Herr Prof. Hecken (Vorsitzender)

Pages 9–9

Danke schön, Herr Welte. – Jetzt habe ich noch Herrn Fätkenheuer dazu und Herrn Professor Wagenlehner. – Herr Professor Fätkenheuer und Herr Professor Wagenlehner noch zu diesem Komplex, dann geht es weiter mit Herrn Kaiser.

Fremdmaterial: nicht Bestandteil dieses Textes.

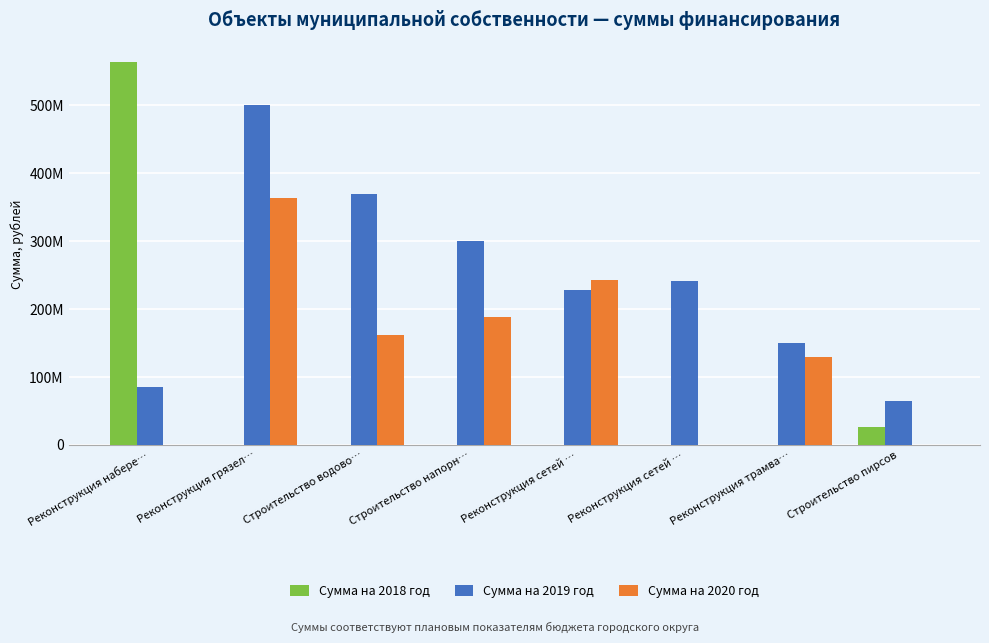

Are the bars horizontal?

No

Herr Prof. Dr. Fätkenheuer (DGI)

Pages 9–9

Vielen Dank. – Kurz zu dem Thema Reserveantibiotika: Es kann aus klinischer Sicht nicht die Forderung sein, dass die Definition eines Reserveantibiotikums dadurch geschieht, dass es keine andere Behandlungsmöglichkeit außer diesem einen Medikament gibt. Das trifft in der Praxis zum jetzigen Zeitpunkt Gott sei Dank fast nie zu, und das gilt es auch, zu verhindern; denn wenn wir wirklich nur eine Substanz haben, die wirksam ist, dann besteht immer die Gefahr, dass sich auch hiergegen Resistenzen entwickeln. Wir brauchen also ganz klar immer ein Portfolio von mehreren Substanzen, die als Reserveantibiotika dienen können. – So viel dazu.

Herr Prof. Hecken (Vorsitzender)

Pages 9–9

Danke schön. – Jetzt Herr Professor Wagenlehner.

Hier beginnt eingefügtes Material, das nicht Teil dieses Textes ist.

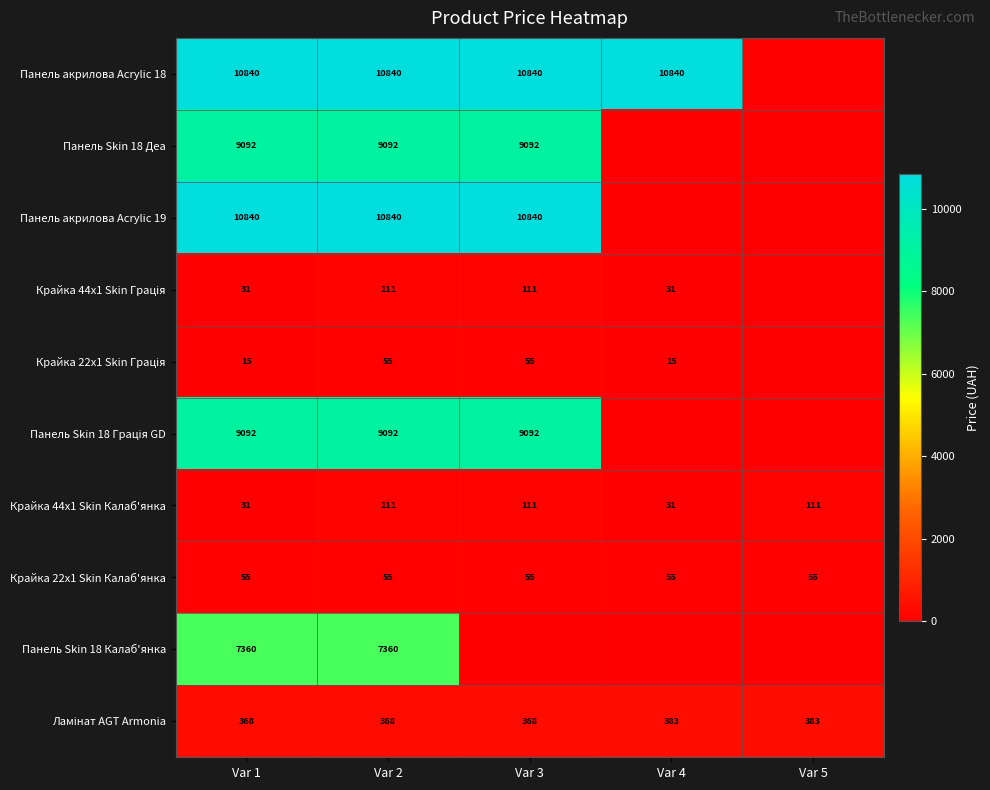

What is the approximate value of Крайка 22x1 Skin Калаб'янка at Var 5?

55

Herr Prof. Dr. Wagenlehner (PEG)

Pages 9–9

Ich kann das ebenfalls unterstützen. Ich sagte eingangs, wenn wir nur noch ein Antibiotikum zur Verfügung haben, das sahen wir mit den Carbapenemen, dann nimmt dort der Antibiotikaselektionsdruck binnen kürzester Zeit – und man kann das sogar auf Intensivstationen messen – innerhalb von wenigen Wochen, Monaten so zu, dass gerade bei Pseudomonas unter der Therapie Resistenzen gezüchtet werden, sodass es ganz wichtig ist, dass wir hier mehrere Optionen zur Verfügung haben. Noch einmal zu der Frage, weil die In-vitro-Bestimmungen mehrere Infektionsentitäten abgebildet haben: Ich denke, man muss sich vor Augen führen, wo wir sind. Wir sind hier bei den schweren Infektionen. Wir sind bei den Sepsis-Infektionen, und hier ist auch die Urosepsis eine Infektionsentität, die so zu sehen ist, wie die anderen Infektionen. Sie kennen die Diskussionen, ob man vielleicht bei bestimmten Infektionen mit niedrigeren Dosen oder mit einer höheren MHK arbeiten kann. Das trifft auch bei den Harnwegsinfektionen, bei diesen schweren Infektionen sicherlich nicht so zu. Ich denke, das muss man unterscheiden. Wir sind hier nicht bei der unkomplizierten Zystitis, sondern bei den schweren Infektionen.